(WHAT YOU ARE ASKED TO DO) In the data below, find the line containing "89/1, 11: 13.95 -> 13.9528"; reproduce that line and all subsequent lines exactly, and nothing else.

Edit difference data
- - - -
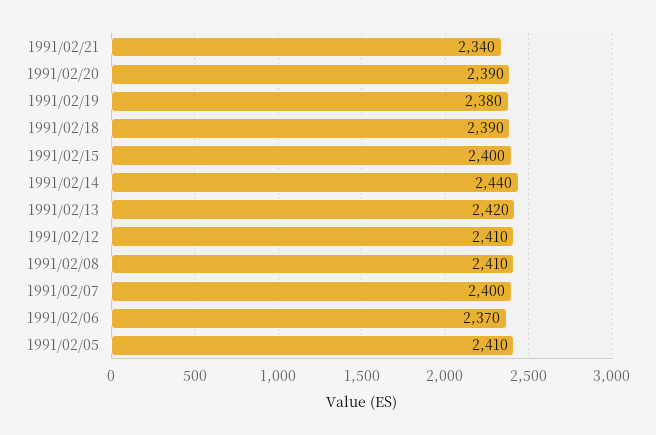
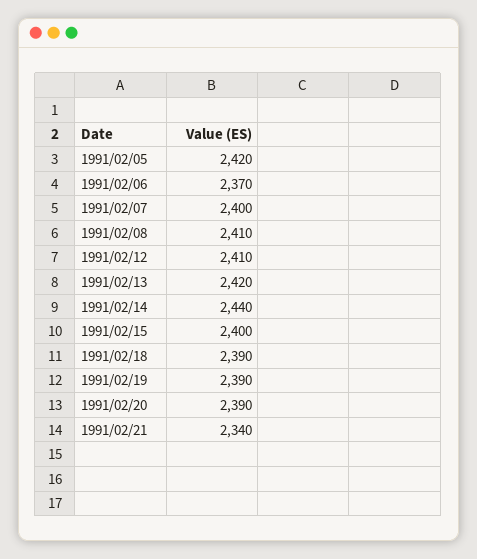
1991/02/19: 2380 -> 2390
1991/02/05: 2410 -> 2420

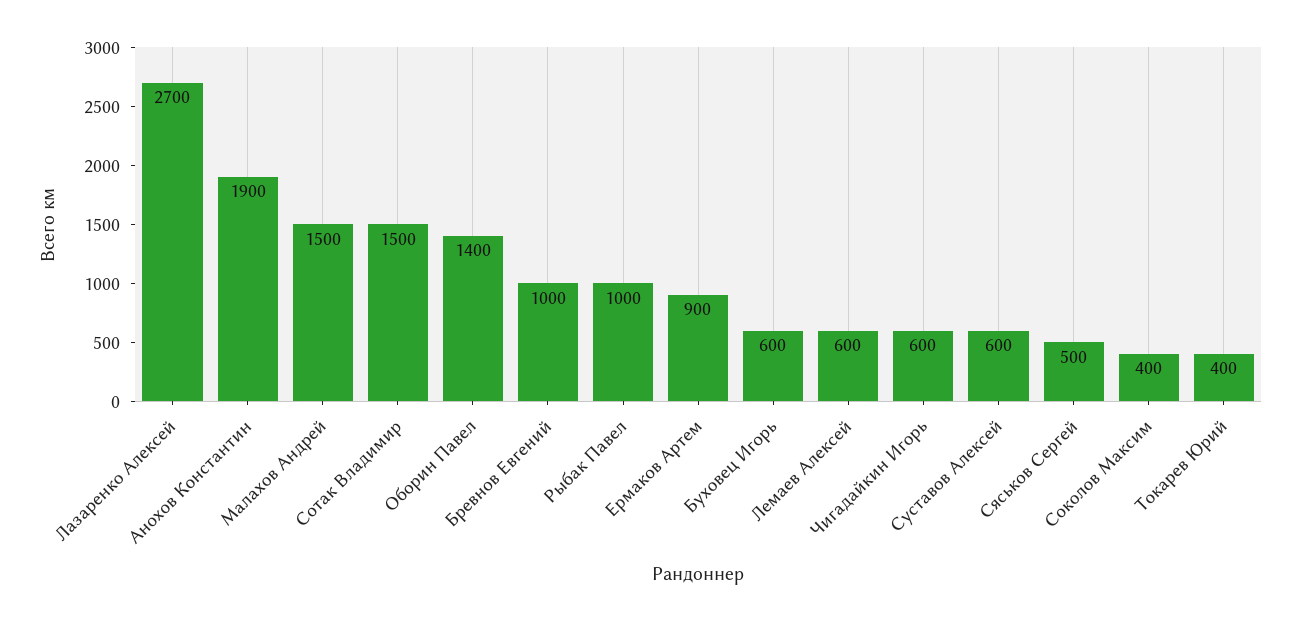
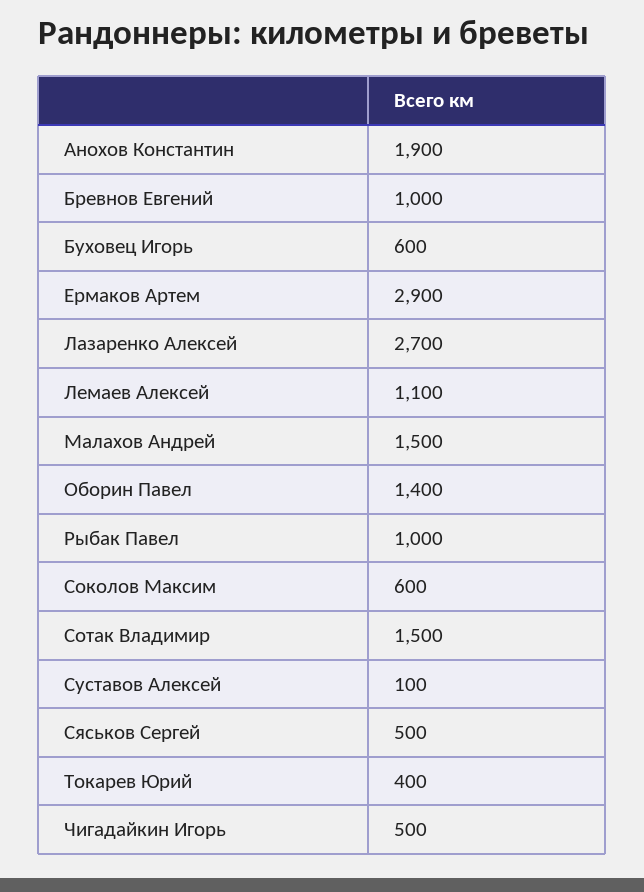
Ермаков Артем: 900 -> 2900
Лемаев Алексей: 600 -> 1100
Чигадайкин Игорь: 600 -> 500
Суставов Алексей: 600 -> 100
Соколов Максим: 400 -> 600

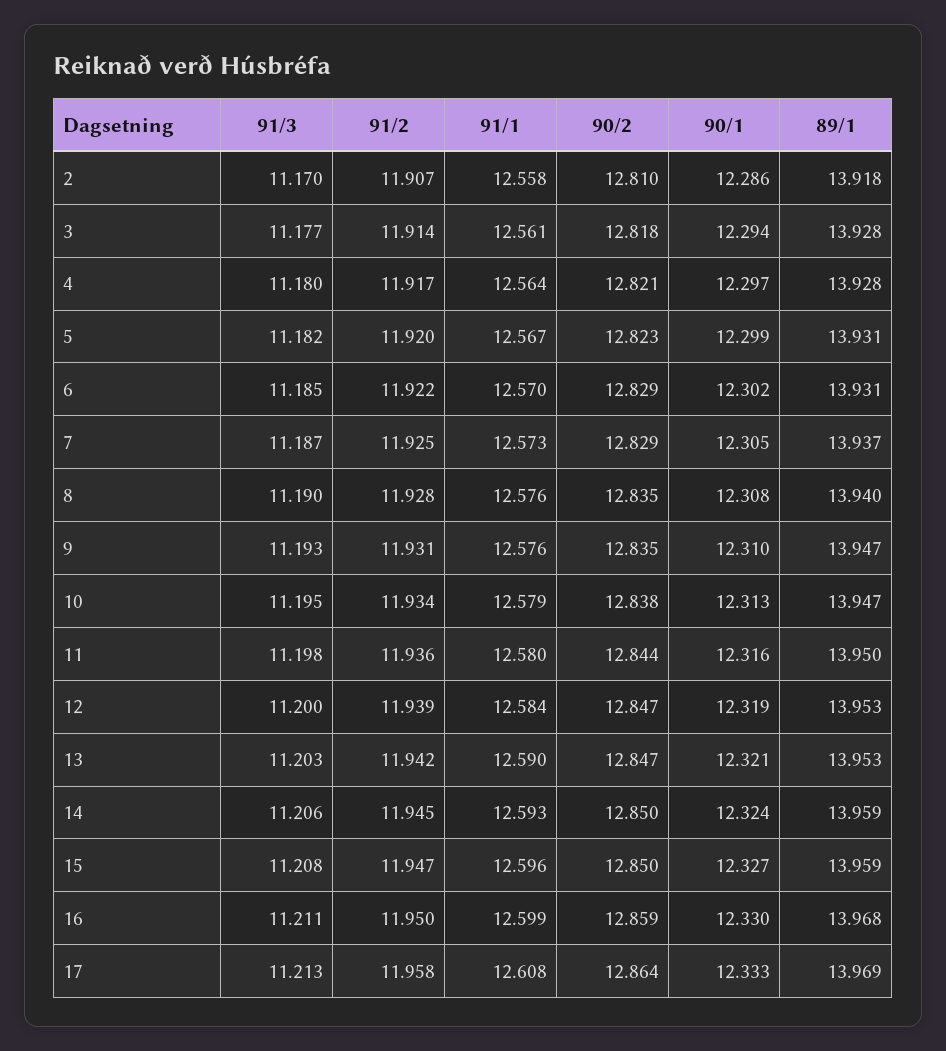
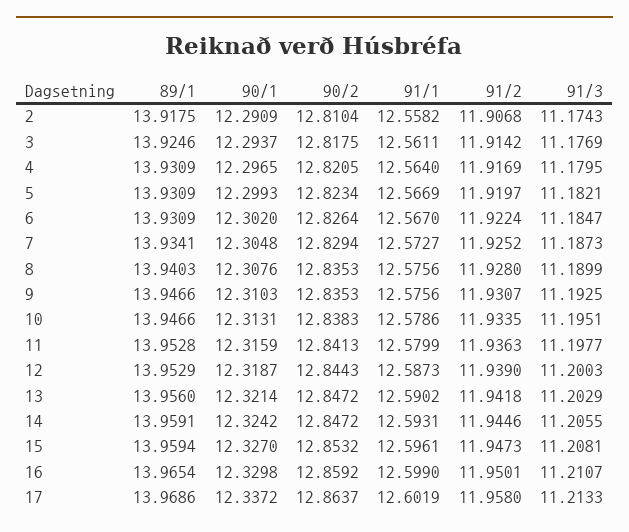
91/3, 2: 11.17 -> 11.1743
90/1, 2: 12.286 -> 12.2909
89/1, 3: 13.928 -> 13.9246
89/1, 4: 13.928 -> 13.9309
91/1, 6: 12.57 -> 12.567
90/2, 6: 12.829 -> 12.8264
89/1, 7: 13.937 -> 13.9341
90/2, 11: 12.844 -> 12.8413
89/1, 11: 13.95 -> 13.9528
91/1, 12: 12.584 -> 12.5873
90/2, 12: 12.847 -> 12.8443
89/1, 13: 13.953 -> 13.956
90/2, 14: 12.85 -> 12.8472
90/2, 15: 12.85 -> 12.8532
89/1, 16: 13.968 -> 13.9654
91/1, 17: 12.608 -> 12.6019
90/1, 17: 12.333 -> 12.3372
- - - -
(EXERCISE ANSWER)
89/1, 11: 13.95 -> 13.9528
91/1, 12: 12.584 -> 12.5873
90/2, 12: 12.847 -> 12.8443
89/1, 13: 13.953 -> 13.956
90/2, 14: 12.85 -> 12.8472
90/2, 15: 12.85 -> 12.8532
89/1, 16: 13.968 -> 13.9654
91/1, 17: 12.608 -> 12.6019
90/1, 17: 12.333 -> 12.3372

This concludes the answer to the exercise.